Immunogenicity and safety of the quadrivalent meningococcal vaccine MenACWY-TT co-administered with a combined diphtheria-tetanus-acellular pertussis vaccine versus their separate administration in adolescents and young adults: A phase III,randomized study

BackgroundThis study evaluated the immunogenicity and safety of quadrivalent meningococcal conjugate vaccine using tetanus (T) toxoid as carrier protein (MenACWY-TT) co-administered with combined diphtheria-tetanus-acellular pertussis vaccine (Tdap) versus their separate administration in adolescents and young adults.MethodsIn this phase III, randomized, partially-blind study (NCT01767376), healthy 11–25-year-olds (N = 660) were randomized (1:1:1) to receive MenACWY-TT and Tdap at Month 0 (Co-ad group), MenACWY-TT at Month 0 and Tdap at Month 1 (ACWY_Tdap group) or Tdap at Month 0 and MenACWY-TT at Month 1 (Tdap_ACWY group).

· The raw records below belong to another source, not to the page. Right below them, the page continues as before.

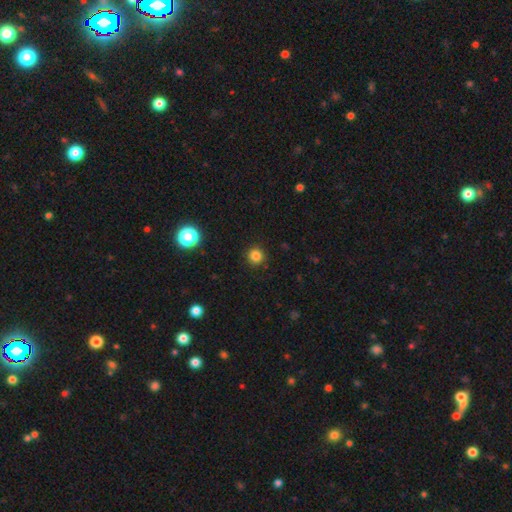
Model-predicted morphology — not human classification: smooth_or_featured: smooth (p=0.82) [alt: star or artifact p=0.13]
how_rounded: round (p=0.94) [alt: in between p=0.05]
merging: none (p=0.91) [alt: minor disturbance p=0.06]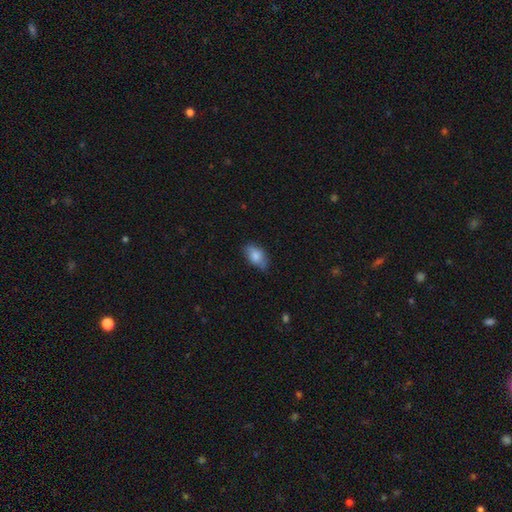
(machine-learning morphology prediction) This appears to be a smooth galaxy with no disk features (81%) that is in between round and cigar-shaped (90%). Merging: none (65%).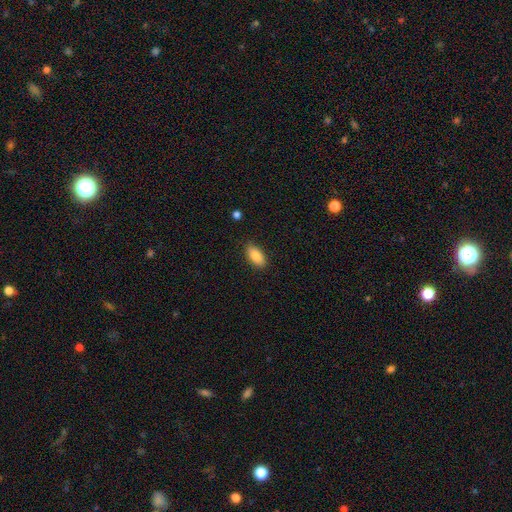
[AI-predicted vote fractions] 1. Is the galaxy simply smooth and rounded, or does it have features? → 85% smooth, 8% featured or disk, 7% star or artifact.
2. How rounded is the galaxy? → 89% in between, 8% cigar-shaped, 3% round.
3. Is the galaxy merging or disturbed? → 86% none, 10% minor disturbance, 2% major disturbance, 1% merger.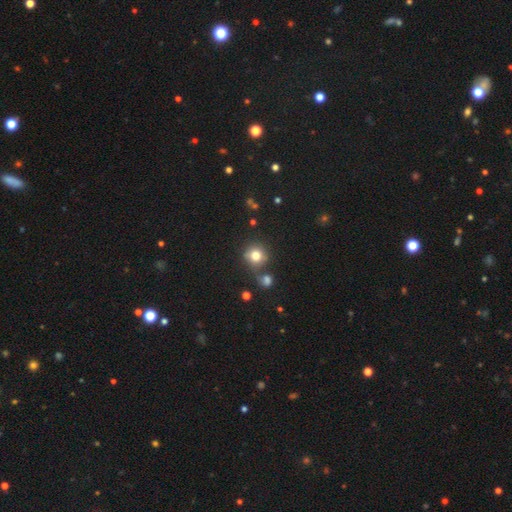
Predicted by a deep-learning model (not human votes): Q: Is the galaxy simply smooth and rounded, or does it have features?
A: smooth — 78%.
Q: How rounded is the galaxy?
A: round — 89%.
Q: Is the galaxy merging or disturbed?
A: none — 65%.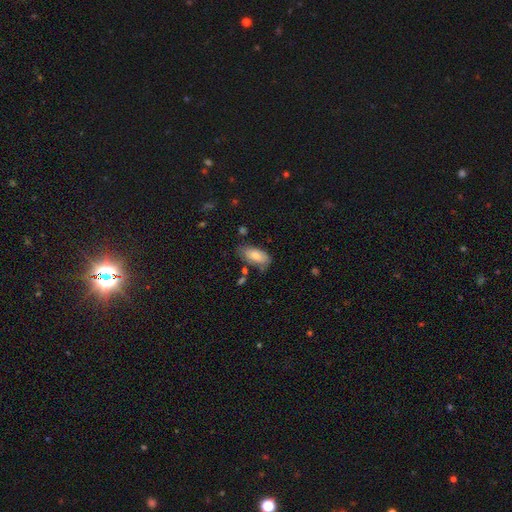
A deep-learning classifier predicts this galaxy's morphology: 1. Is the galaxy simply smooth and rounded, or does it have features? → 79% smooth, 15% featured or disk, 7% star or artifact.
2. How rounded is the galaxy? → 90% in between, 7% cigar-shaped, 3% round.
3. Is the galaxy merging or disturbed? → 64% none, 25% minor disturbance, 6% major disturbance, 5% merger.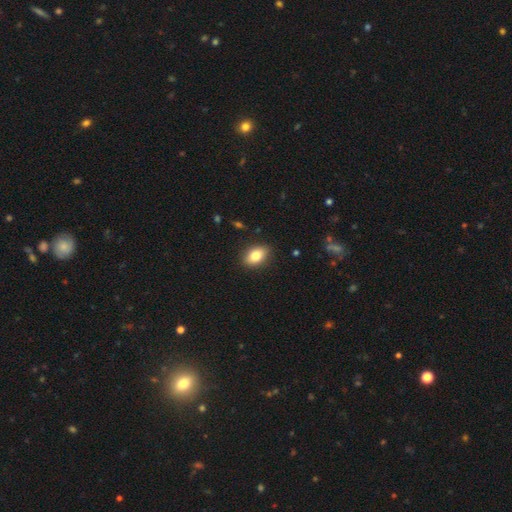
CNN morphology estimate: A smooth galaxy with no disk features (82%) that is in between round and cigar-shaped (85%).

Vote fractions:
- Smooth or featured? smooth: 82% / featured or disk: 10% / star or artifact: 8%
- How rounded? in between: 85% / round: 13% / cigar-shaped: 2%
- Merging? none: 88% / minor disturbance: 9% / major disturbance: 2% / merger: 1%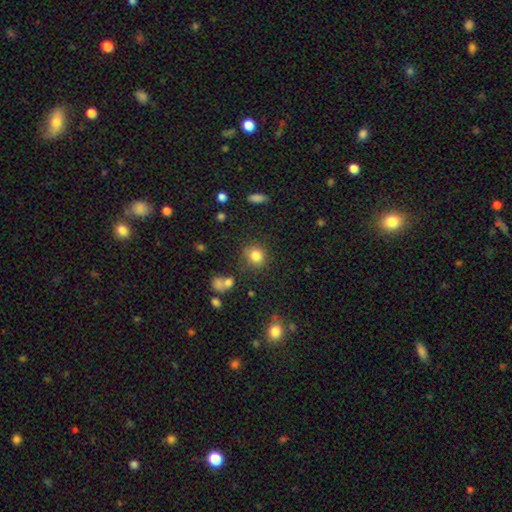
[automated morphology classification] This is clearly a smooth galaxy (82%). How rounded: clearly round (81%). Merging: likely none (79%).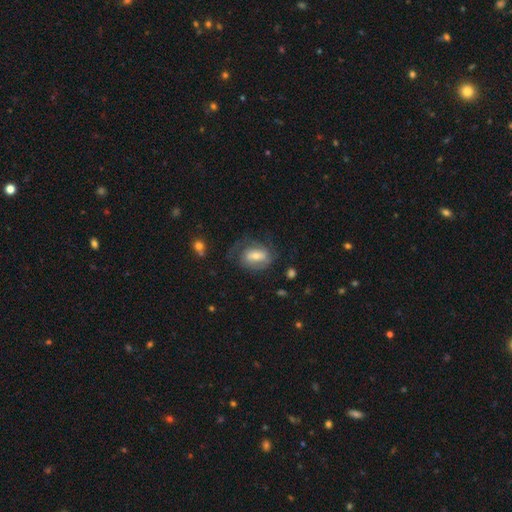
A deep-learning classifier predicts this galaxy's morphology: Overall: featured or disk (58%; smooth 33%). Edge-on disk: no (95%). Bar: weak (43%; no 31%). Spiral arms: yes (75%). Bulge size: moderate (53%; small 36%). Merging: none (54%; minor disturbance 22%).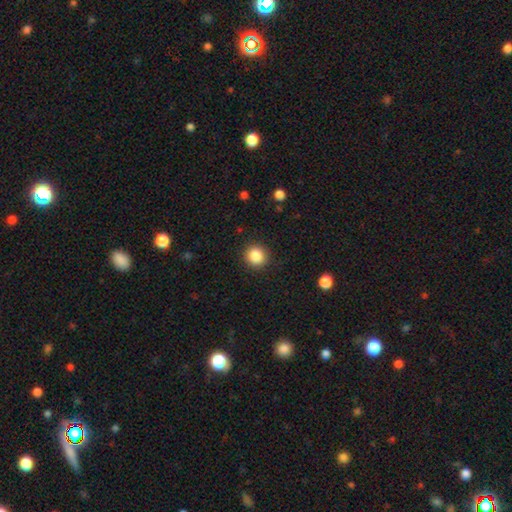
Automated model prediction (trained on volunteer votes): Smooth or featured? smooth (86%)
How rounded? round (93%)
Merging? none (91%)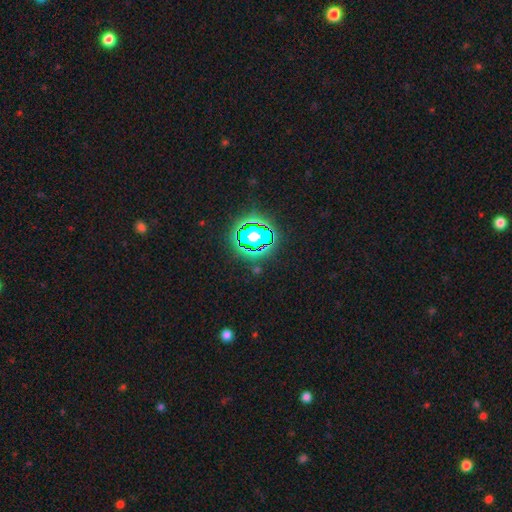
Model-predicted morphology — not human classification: smooth_or_featured: star or artifact (p=0.82) [alt: smooth p=0.12]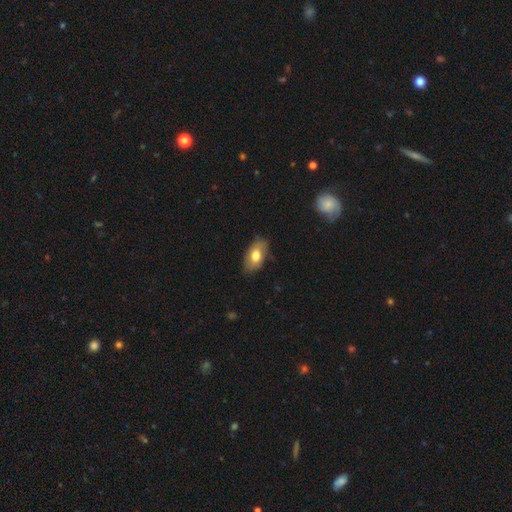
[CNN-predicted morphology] This appears to be a smooth galaxy with no disk features (71%) that is in between round and cigar-shaped (91%). Merging: none (73%).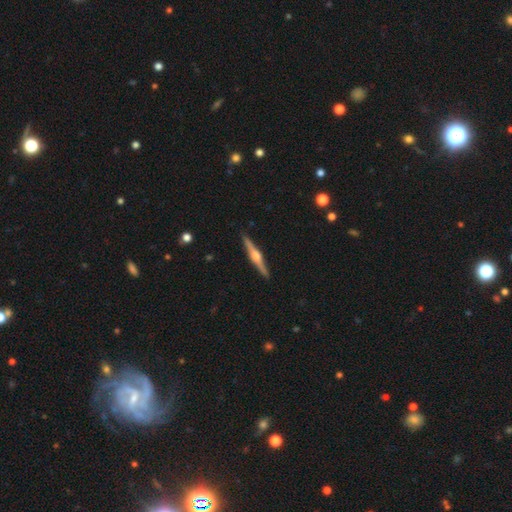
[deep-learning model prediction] A featured or disk galaxy (80%) viewed edge-on (98%) with a rounded central bulge (91%). Merging: none (92%).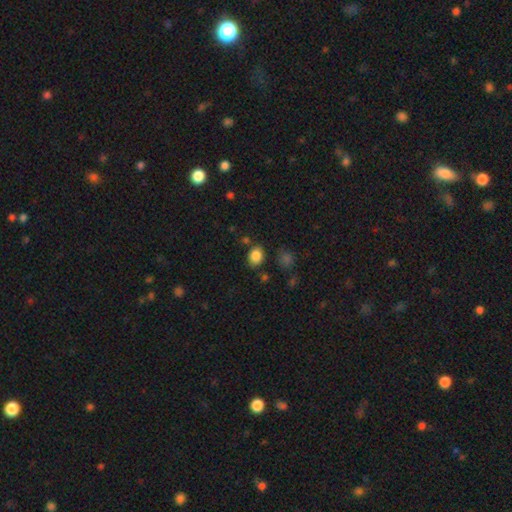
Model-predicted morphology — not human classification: type=smooth (85%); roundness=in between (51%); merging=none (76%).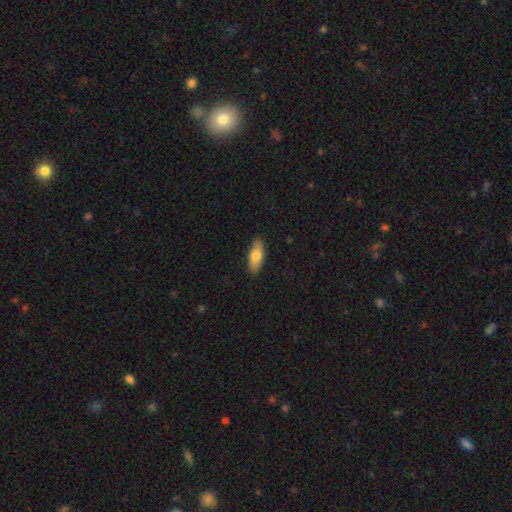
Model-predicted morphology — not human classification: smooth 76%, featured or disk 18%, star or artifact 6%. Down the decision tree: how rounded — in between (80%); merging — none (86%).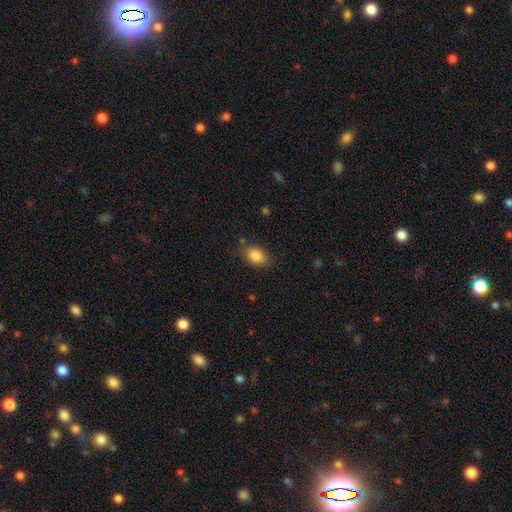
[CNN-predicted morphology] Q: Smooth or featured?
A: smooth (85%); runner-up: star or artifact (8%)
Q: How rounded?
A: in between (79%); runner-up: round (20%)
Q: Merging?
A: none (81%); runner-up: minor disturbance (14%)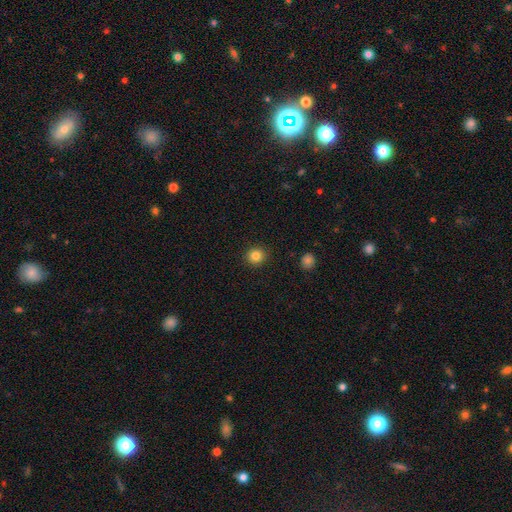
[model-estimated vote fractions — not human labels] Morphology: type=smooth (84%); roundness=round (90%); merging=none (91%).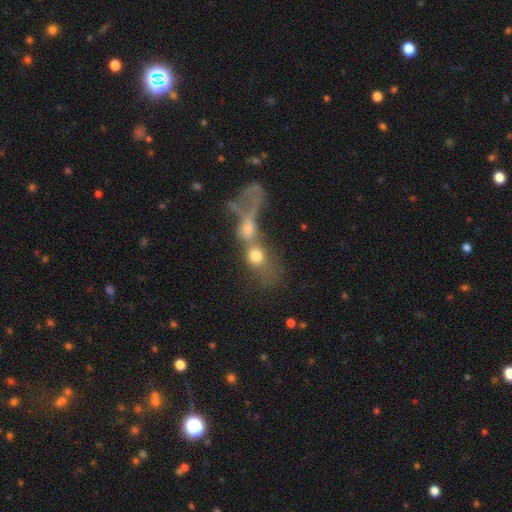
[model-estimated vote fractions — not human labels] A smooth galaxy with no disk features (61%) that is round (49%). Merging: merger (73%).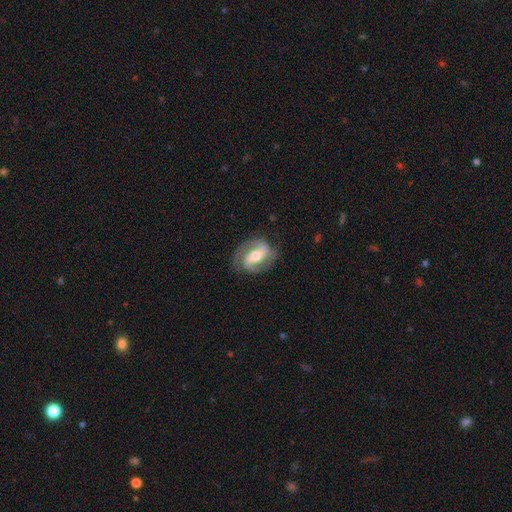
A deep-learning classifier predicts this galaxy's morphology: Smooth or featured: featured or disk — 86% (smooth — 9%)
Edge-on disk: no — 97% (yes — 3%)
Bar: strong — 43% (weak — 36%)
Spiral arms: yes — 96% (no — 4%)
Spiral winding: medium — 52% (tight — 27%)
Spiral arm count: 2 — 90% (can't tell — 3%)
Bulge size: moderate — 67% (small — 23%)
Merging: none — 80% (minor disturbance — 13%)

Immune responses to MenACWY-TT were measured by serum bactericidal assay using rabbit complement (rSBA). Anti-diphtheria (D), anti-tetanus (T), anti-pertussis toxin (PT), anti-filamentous hemagglutinin (FHA) and anti-pertactin (PRN) antibody concentrations were assessed using enzyme-linked immunosorbent assays. Non-inferiority of immunogenicity was assessed using pre-defined clinical criteria. Safety was also evaluated.ResultsNon-inferiority of immunogenicity of MenACWY-TT and Tdap when co-administered versus their separate administration was demonstrated in terms of rSBA geometric mean titers (GMTs) for 4 meningococcal serogroups and of the percentage of participants with antibody concentrations >1 IU/ml for D and T. Among the pertussis antigens, non-inferiority criteria for geometric mean concentrations (GMCs) were reached for PT, but not met for FHA and PRN. Across all groups, ≥93.2% of participants had vaccine responses to each meningococcal serogroup, ≥99.1% were seroprotected against T and D, and ≥85.5% had booster responses to each pertussis antigen. Robust increases in antibody GMTs/GMCs were observed for all antigens between pre-and post-vaccination. Both vaccines had clinically acceptable safety profiles.ConclusionImmune responses to MenACWY-TT and to the T and D antigens from Tdap were not impacted by their co-administration. The lower antibody concentrations observed against the pertussis components may be of limited clinical relevance since robust anti-pertussis booster responses were observed. This study supports concurrent administration of the 2 vaccines in adolescents.